Unsere unnachgiebigen Verfolger hatten sich so dicht an unsere Fersen geheftet, daß es schien, als könne der Jeddak der Thark niemals vor ihnen den Wald erreichen. Auch verschwendete er nicht allzu viel Energie für diese Bemühungen, denn die grünen Menschen von Barsoom verabscheuen die Flucht. Ich habe noch keinen von ihnen vor dem Tod davonlaufen sehen, in welcher Form er ihm auch gegenüberstand. Und gerade Tars Tarkas hatte schon tausendmal, ja zehntausendmal im tödlichen Zweikampf mit Mensch und Tier bewiesen, daß er der mutigste Marsmensch von allen war. Und so wurde mir klar, daß es für seine Flucht einen anderen Grund geben mußte als Todesangst, so wie auch er wußte, daß mich eine größere Macht als Stolz oder Ehre anspornte, diesen wilden Zerstörern zu entkommen. In meinem Fall war es Liebe – die Liebe zur göttlichen Dejah Thoris. Doch warum der Thark plötzlich derart an seinem Leben hing, war mir ein Rätsel, denn eher ziehen diese absonderlichen, lieblosen und unglücklichen Menschen den Tod dem Leben vor.

Schließlich erreichten wir den Schatten der Bäume, während rechts hinter uns der schnellste unserer Verfolger, ein riesiger Pflanzenmensch, die Klauen schon voller Blutdurst nach uns ausgestreckt hatte, um seine Mäuler an uns zu heften.

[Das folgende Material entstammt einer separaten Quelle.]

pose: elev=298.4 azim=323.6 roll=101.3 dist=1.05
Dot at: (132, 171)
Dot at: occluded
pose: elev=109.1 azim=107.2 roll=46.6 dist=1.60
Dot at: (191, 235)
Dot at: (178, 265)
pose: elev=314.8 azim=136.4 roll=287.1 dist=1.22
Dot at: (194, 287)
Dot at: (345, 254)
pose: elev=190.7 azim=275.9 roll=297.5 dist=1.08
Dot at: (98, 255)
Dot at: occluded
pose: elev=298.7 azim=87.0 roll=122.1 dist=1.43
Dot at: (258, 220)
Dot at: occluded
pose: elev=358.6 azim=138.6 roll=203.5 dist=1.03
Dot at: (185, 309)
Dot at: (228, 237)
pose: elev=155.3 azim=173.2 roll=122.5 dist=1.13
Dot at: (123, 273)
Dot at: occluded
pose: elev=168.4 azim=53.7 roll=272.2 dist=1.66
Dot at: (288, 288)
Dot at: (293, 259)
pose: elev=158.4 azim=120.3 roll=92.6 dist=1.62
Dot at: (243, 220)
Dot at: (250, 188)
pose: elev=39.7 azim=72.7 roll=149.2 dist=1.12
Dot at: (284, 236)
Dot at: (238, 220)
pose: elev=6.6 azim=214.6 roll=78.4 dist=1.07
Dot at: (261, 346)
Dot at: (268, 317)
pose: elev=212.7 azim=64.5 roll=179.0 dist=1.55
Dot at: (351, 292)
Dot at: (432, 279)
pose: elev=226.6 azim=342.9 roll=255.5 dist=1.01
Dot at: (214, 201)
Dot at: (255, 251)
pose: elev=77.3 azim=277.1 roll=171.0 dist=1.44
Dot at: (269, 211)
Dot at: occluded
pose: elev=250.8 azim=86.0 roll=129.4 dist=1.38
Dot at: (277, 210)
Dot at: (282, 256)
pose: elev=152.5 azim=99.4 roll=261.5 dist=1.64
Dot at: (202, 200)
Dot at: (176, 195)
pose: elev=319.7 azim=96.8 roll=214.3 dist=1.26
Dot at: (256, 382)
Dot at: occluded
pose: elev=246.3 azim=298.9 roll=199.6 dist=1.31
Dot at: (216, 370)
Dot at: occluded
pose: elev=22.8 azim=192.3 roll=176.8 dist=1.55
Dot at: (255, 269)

Er kam etwa einhundert Yards vor seinen Leuten, und so rief ich Tars Tarkas zu, auf einen großen Baum zu klettern, dessen Äste den Felsen streiften. Ich würde währenddessen der Kreatur den Garaus machen, damit der des Kletterns unkundige Thark in der Zwischenzeit die weiter oben gelegenen Äste erreichen konnte, bevor die gesamte Horde bei uns war und unserer Flucht ein Ende setzte.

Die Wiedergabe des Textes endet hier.